**Input material:**
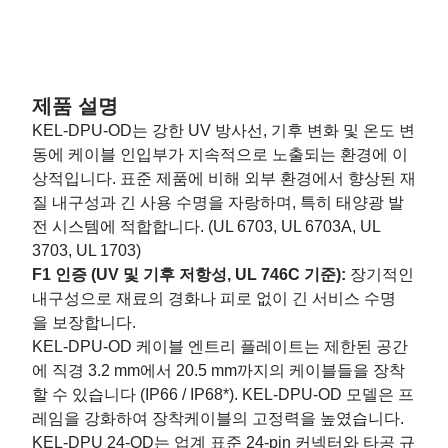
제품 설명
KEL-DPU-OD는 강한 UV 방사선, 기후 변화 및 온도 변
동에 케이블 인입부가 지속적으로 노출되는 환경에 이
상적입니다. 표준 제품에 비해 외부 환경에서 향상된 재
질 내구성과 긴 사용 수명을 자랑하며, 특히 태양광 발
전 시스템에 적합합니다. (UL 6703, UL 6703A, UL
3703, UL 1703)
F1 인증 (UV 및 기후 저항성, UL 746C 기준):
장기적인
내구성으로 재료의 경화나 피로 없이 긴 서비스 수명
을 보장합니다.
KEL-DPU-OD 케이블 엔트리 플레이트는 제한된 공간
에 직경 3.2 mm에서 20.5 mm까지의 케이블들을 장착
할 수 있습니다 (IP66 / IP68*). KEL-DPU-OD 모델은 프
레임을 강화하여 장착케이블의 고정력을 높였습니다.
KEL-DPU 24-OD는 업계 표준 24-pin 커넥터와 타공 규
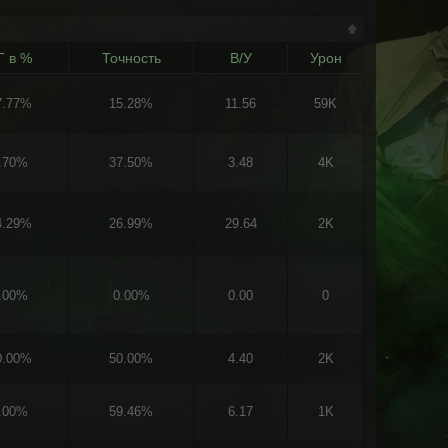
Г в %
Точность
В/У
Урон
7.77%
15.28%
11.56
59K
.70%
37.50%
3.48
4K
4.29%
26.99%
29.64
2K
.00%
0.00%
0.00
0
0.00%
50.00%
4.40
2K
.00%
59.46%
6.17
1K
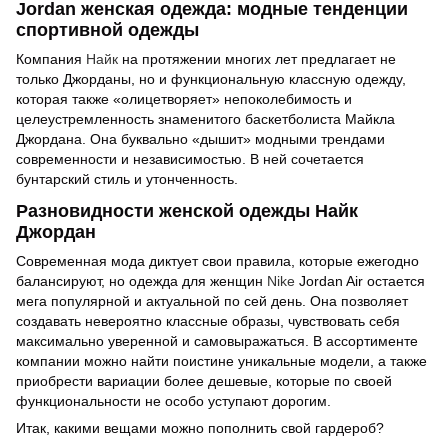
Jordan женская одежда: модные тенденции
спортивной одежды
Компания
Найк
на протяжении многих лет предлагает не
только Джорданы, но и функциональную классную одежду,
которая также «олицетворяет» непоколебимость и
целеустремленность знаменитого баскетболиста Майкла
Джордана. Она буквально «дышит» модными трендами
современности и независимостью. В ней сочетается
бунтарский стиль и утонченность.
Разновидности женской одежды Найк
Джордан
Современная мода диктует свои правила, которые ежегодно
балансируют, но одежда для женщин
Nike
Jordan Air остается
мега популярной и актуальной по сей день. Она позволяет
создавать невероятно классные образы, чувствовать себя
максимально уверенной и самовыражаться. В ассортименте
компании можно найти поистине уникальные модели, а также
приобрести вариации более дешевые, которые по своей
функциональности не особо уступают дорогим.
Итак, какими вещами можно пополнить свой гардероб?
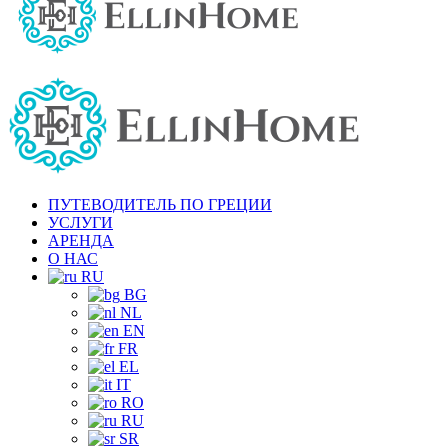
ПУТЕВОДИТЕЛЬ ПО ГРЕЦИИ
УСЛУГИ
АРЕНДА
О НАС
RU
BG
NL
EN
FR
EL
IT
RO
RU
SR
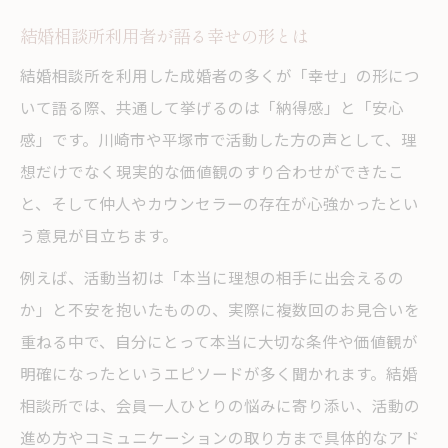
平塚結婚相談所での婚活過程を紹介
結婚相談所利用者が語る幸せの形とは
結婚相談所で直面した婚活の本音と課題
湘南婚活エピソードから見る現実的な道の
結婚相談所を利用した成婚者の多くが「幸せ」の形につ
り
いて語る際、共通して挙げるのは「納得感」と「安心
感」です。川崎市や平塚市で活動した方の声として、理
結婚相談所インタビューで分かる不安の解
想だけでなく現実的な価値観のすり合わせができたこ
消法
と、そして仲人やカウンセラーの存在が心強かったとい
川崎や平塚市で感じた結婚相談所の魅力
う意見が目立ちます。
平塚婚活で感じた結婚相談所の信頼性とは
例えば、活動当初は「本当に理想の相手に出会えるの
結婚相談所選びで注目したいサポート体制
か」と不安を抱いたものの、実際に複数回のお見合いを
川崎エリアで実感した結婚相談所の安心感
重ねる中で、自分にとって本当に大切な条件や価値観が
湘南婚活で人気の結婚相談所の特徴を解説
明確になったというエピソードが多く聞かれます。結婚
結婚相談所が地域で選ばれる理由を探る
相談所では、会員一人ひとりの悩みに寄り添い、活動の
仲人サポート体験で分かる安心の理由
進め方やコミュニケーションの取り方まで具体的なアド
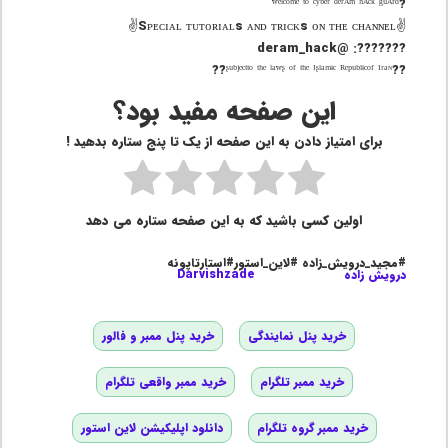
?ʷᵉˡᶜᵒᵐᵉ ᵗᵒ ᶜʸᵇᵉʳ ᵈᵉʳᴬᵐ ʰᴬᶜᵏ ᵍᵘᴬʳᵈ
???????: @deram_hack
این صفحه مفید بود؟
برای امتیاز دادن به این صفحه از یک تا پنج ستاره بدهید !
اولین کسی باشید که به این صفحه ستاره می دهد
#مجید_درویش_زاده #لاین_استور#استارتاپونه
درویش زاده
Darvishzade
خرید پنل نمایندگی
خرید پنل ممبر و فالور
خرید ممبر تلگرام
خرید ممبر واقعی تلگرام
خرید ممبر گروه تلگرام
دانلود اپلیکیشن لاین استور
==
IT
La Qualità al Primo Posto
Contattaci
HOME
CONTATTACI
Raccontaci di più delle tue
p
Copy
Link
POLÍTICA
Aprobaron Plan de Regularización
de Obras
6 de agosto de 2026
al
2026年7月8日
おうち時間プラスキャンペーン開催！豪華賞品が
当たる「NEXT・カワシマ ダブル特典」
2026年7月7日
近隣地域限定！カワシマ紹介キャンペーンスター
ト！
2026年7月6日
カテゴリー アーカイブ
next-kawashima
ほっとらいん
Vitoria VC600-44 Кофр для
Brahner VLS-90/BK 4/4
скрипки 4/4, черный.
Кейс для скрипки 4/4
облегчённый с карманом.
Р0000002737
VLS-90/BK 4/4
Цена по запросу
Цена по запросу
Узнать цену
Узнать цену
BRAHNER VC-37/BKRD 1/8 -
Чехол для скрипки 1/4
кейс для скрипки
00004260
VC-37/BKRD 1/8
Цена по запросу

**What to work on:**
From the material above, copy each line that contains the string "одежда", with case counting.

**Answer to the problem:**
Jordan женская одежда: модные тенденции
балансируют, но одежда для женщин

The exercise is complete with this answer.